Flag	Default	Description
--port	50051	gRPC server port
--min_workers	2	Minimum pre-booted workers
--max_workers	20	Maximum concurrent sandboxes
--scale_up_latency_ms	100	Latency threshold to trigger scaling
--sandbox_cpu_limit	1s	CPU time limit per execution
--sandbox_memory_limit	4GB	Memory limit per execution

# Example: High-concurrency cluster configuration
bazel run //src/api:server -- --max_workers 64 --min_workers 8 --scale_up_latency_ms 50

📦 Project Structure

DCodeX/
├── src/api/                  # gRPC Interface Layer
│   ├── execute_reactor.cpp   # Bidirectional stream handling
│   └── code_executor_service # Service lifecycle management
├── src/engine/               # Core Execution Engine
│   ├── dynamic_worker_coordinator # Intelligent resource orchestration
│   ├── sandbox.cpp           # SandboxedProcess implementation
│   ├── process_runner.cpp    # RAII-based process management
│   └── execution_pipeline.cpp # Command-pattern execution flow
├── src/common/               # Utilities & Caching
│   └── execution_cache.cpp   # LRU cache with TTL
├── proto/                    # Protocol Definitions
└── python_client/            # Reference Client Implementation

🛡️ Correctness & Reliability First

DCodeX prioritizes architectural correctness over raw speed. We use a multi-layered verification strategy to ensure the system is production-ready.

1. Static Analysis (Audit Mode)

We use Clang's Thread Safety Analysis and strict compiler warnings to catch bugs at compile-time. Our audit configuration enforces:

• ABSL_GUARDED_BY annotations on all shared state.
• Zero-tolerance for shadowed variables or unsafe type conversions.
• Header parsing verification to ensure clean dependency graphs.

# Run a full correctness audit
bazel build --config=audit //...

2. Dynamic Verification (Sanitizers)

We use platform-aware sanitizers to catch runtime edge cases that static analysis might miss:

# Detect data races & deadlocks (Runs tests 20x)

→ **ACTIVITY A**:
Repeat lines 1-6 of the entries, from the line with "What follows is" up to and including the line with "0.291082, -0.478664, 1.667355]]". Leave the pictures out of your answer.

→ **EXERCISE MATERIALS**:
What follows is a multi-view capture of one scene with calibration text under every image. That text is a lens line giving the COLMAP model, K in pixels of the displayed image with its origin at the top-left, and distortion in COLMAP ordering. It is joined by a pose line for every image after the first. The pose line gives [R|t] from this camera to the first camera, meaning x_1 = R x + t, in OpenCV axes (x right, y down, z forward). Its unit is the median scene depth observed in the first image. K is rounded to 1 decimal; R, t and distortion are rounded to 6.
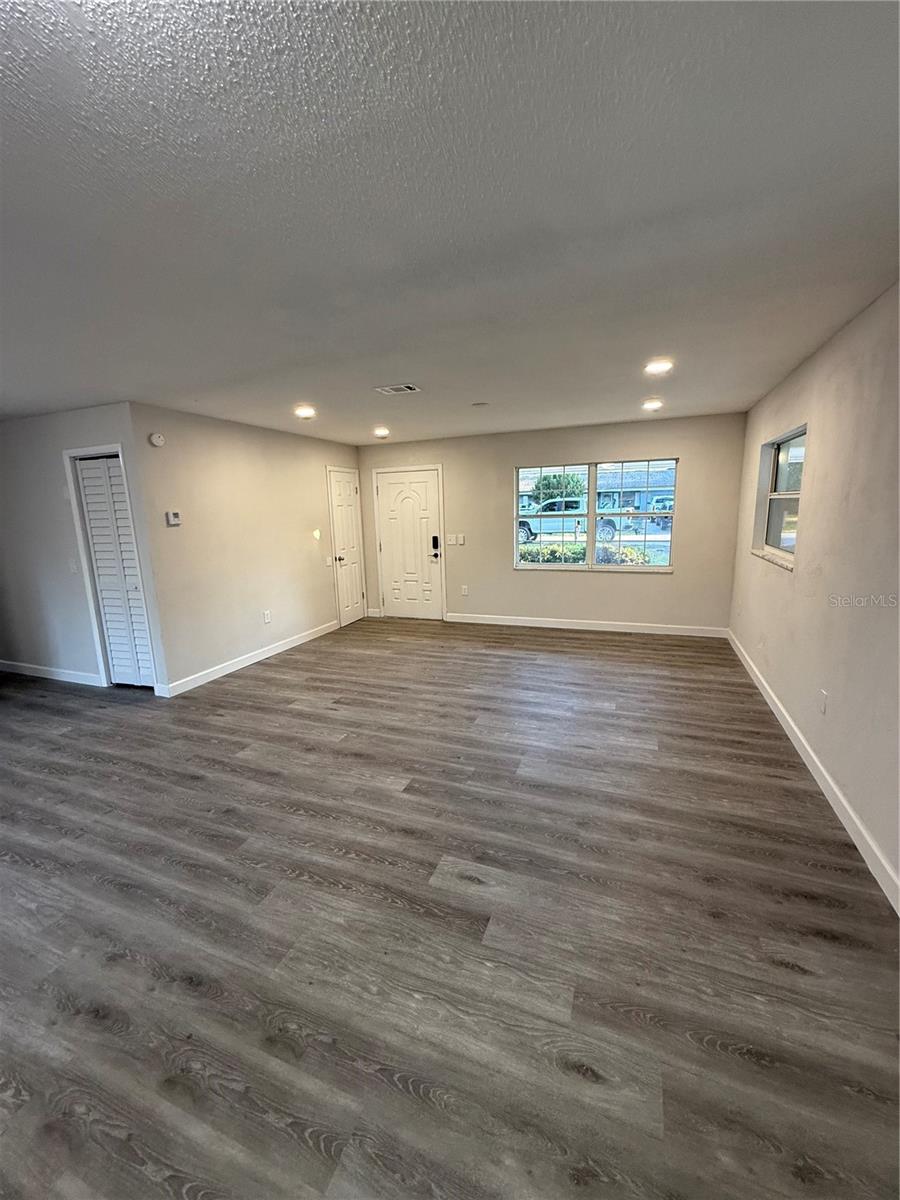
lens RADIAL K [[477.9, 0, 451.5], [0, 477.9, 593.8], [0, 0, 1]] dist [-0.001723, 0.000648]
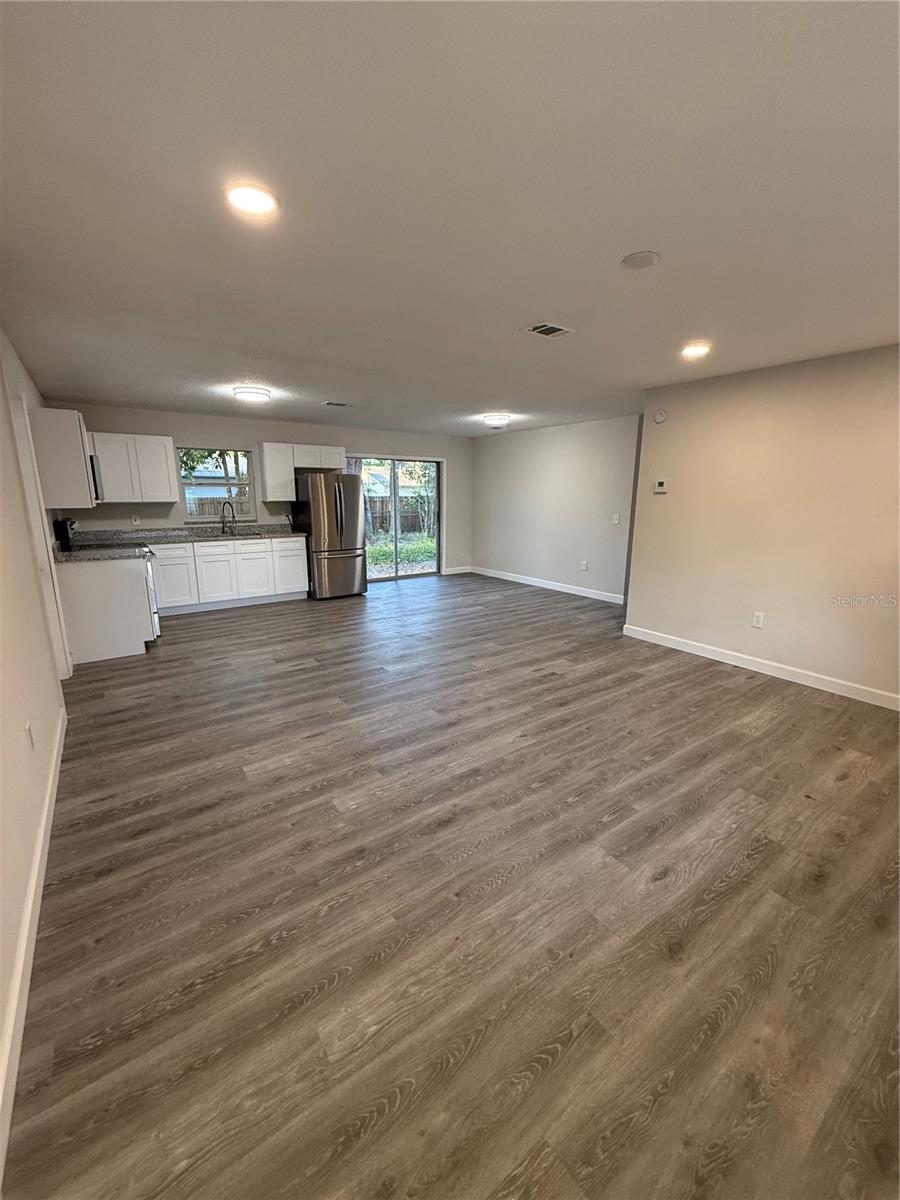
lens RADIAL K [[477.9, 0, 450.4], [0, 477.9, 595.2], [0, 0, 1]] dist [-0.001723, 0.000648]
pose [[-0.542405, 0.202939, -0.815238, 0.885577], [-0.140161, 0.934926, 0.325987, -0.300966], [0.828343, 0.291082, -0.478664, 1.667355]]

--

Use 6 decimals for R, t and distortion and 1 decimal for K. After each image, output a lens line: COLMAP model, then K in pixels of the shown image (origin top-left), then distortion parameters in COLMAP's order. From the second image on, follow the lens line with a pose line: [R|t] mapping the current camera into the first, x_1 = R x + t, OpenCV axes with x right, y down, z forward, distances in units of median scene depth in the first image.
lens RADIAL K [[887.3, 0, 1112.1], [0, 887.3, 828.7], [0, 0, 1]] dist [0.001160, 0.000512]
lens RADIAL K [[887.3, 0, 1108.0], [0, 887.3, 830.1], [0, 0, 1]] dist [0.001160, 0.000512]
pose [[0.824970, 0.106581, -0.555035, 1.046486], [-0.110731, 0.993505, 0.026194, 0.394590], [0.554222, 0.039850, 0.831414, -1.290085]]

---

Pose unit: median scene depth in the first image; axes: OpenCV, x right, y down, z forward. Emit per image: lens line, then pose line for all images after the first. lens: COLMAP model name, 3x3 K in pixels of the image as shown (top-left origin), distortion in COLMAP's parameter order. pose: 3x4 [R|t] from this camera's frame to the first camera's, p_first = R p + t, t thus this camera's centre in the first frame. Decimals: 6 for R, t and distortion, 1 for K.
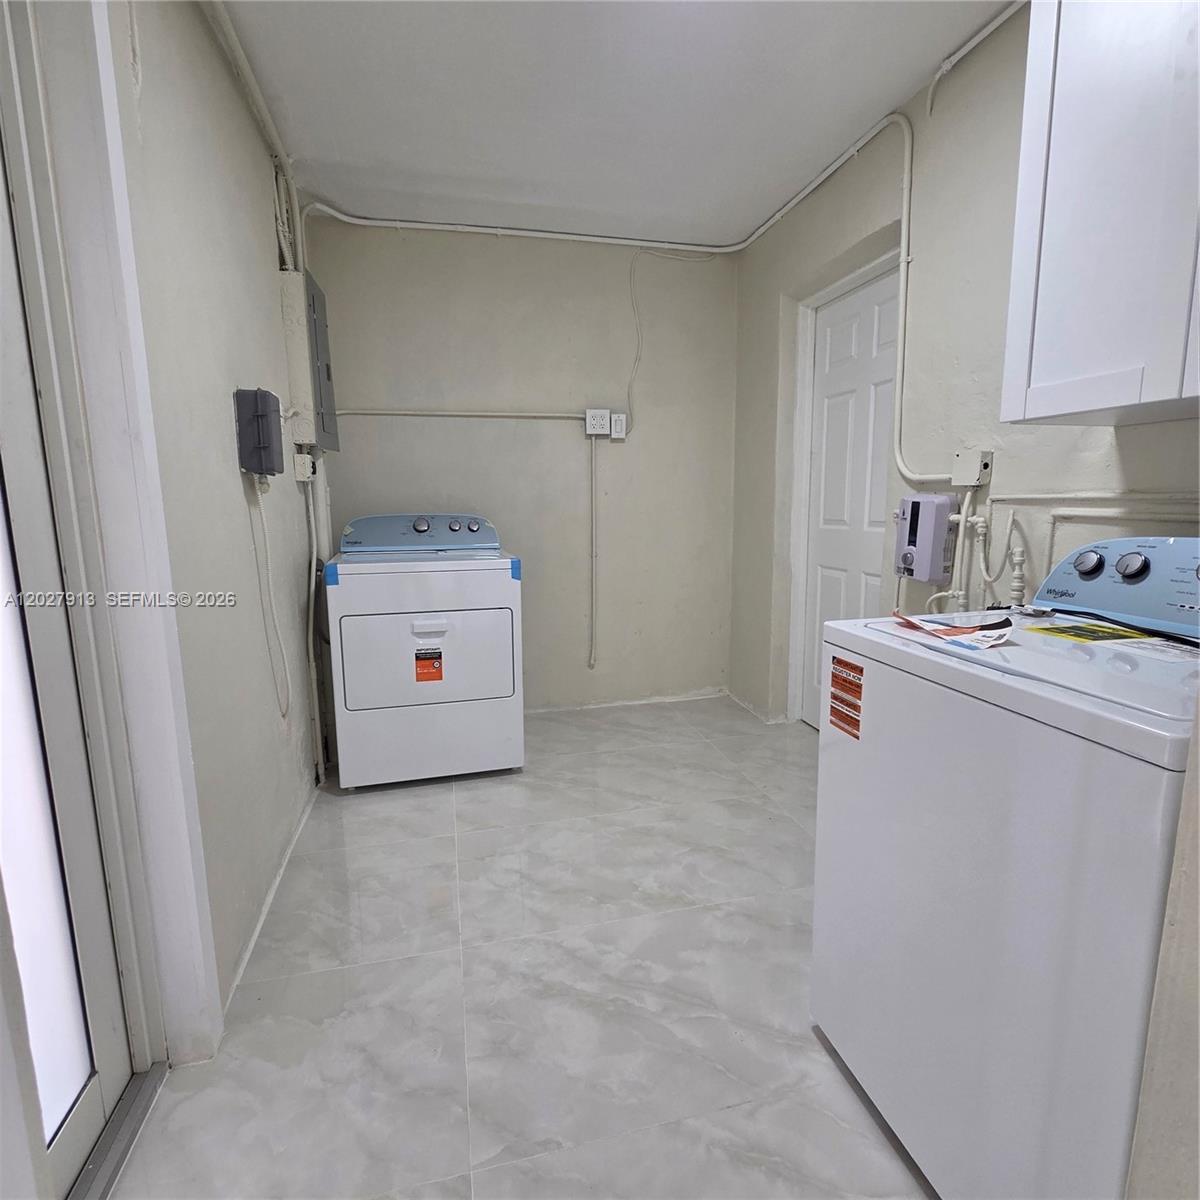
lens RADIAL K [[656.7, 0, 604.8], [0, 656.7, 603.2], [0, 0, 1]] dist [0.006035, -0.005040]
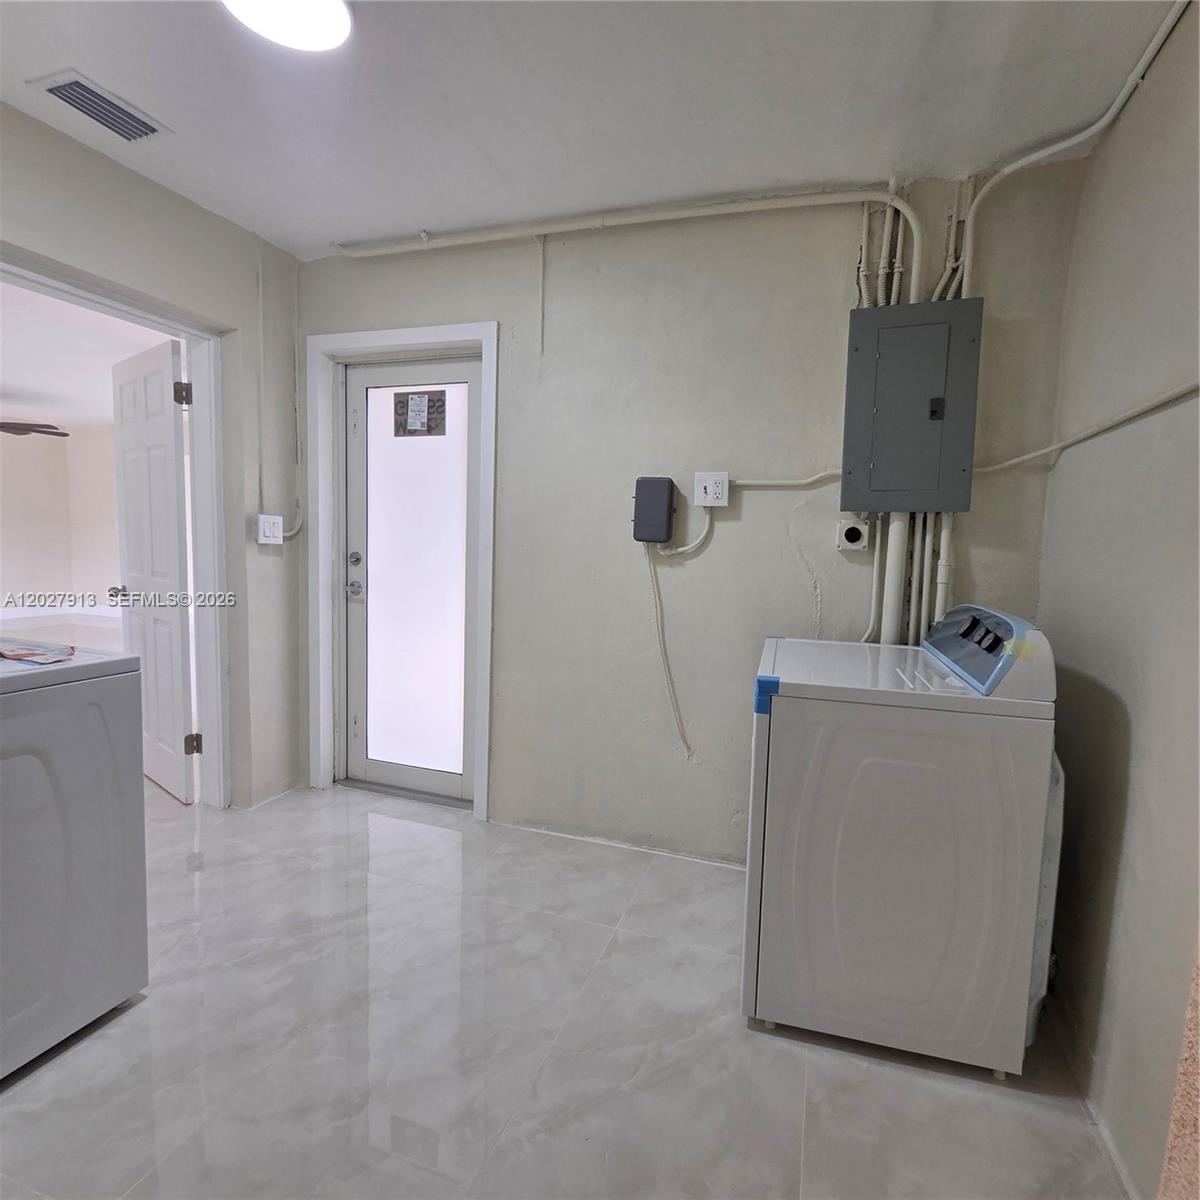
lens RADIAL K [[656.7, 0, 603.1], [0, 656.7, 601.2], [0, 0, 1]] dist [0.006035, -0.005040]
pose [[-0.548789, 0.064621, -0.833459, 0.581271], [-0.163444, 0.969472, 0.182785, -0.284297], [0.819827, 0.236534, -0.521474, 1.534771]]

→ **ACTIVITY B**:
Do these statements agree with the DCodeX passage? Answer yes or no for each, and quote the deciding words of the passage. (i) DCodeX puts raw speed ahead of architectural correctness. (ii) The execution cache is an LRU cache with a TTL. (iii) The audit configuration permits shadowed variables.

→ **EXERCISE RESPONSE A**:
What follows is a multi-view capture of one scene with calibration text under every image. That text is a lens line giving the COLMAP model, K in pixels of the displayed image with its origin at the top-left, and distortion in COLMAP ordering. It is joined by a pose line for every image after the first. The pose line gives [R|t] from this camera to the first camera, meaning x_1 = R x + t, in OpenCV axes (x right, y down, z forward). Its unit is the median scene depth observed in the first image. K is rounded to 1 decimal; R, t and distortion are rounded to 6.
lens RADIAL K [[477.9, 0, 451.5], [0, 477.9, 593.8], [0, 0, 1]] dist [-0.001723, 0.000648]
lens RADIAL K [[477.9, 0, 450.4], [0, 477.9, 595.2], [0, 0, 1]] dist [-0.001723, 0.000648]
pose [[-0.542405, 0.202939, -0.815238, 0.885577], [-0.140161, 0.934926, 0.325987, -0.300966], [0.828343, 0.291082, -0.478664, 1.667355]]

→ **EXERCISE RESPONSE B**:
(i) No: "DCodeX prioritizes architectural correctness over raw speed."
(ii) Yes: "LRU cache with TTL"
(iii) No: "Zero-tolerance for shadowed variables or unsafe type conversions."